→ PROBLEM STATEMENT: Below are the records; retype them exactly and omit each picture.
── PROVIDED RECORDS
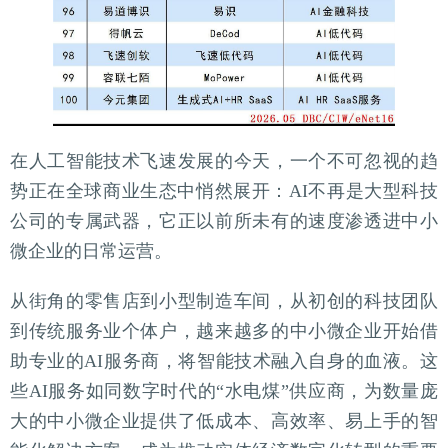
在人工智能技术飞速发展的今天，一个不可忽视的趋
势正在全球商业生态中悄然展开：AI不再是大型科技
公司的专属武器，它正以前所未有的速度渗透进中小
微企业的日常运营。
从街角的零售店到小型制造车间，从初创的科技团队
到传统服务业个体户，越来越多的中小微企业开始借
助专业的AI服务商，将智能技术融入自身的血液。这
些AI服务如同数字时代的“水电煤”供应商，为数量庞
大的中小微企业提供了低成本、高效率、易上手的智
────
→ SOLUTION TO THIS TASK:
在人工智能技术飞速发展的今天，一个不可忽视的趋
势正在全球商业生态中悄然展开：AI不再是大型科技
公司的专属武器，它正以前所未有的速度渗透进中小
微企业的日常运营。
从街角的零售店到小型制造车间，从初创的科技团队
到传统服务业个体户，越来越多的中小微企业开始借
助专业的AI服务商，将智能技术融入自身的血液。这
些AI服务如同数字时代的“水电煤”供应商，为数量庞
大的中小微企业提供了低成本、高效率、易上手的智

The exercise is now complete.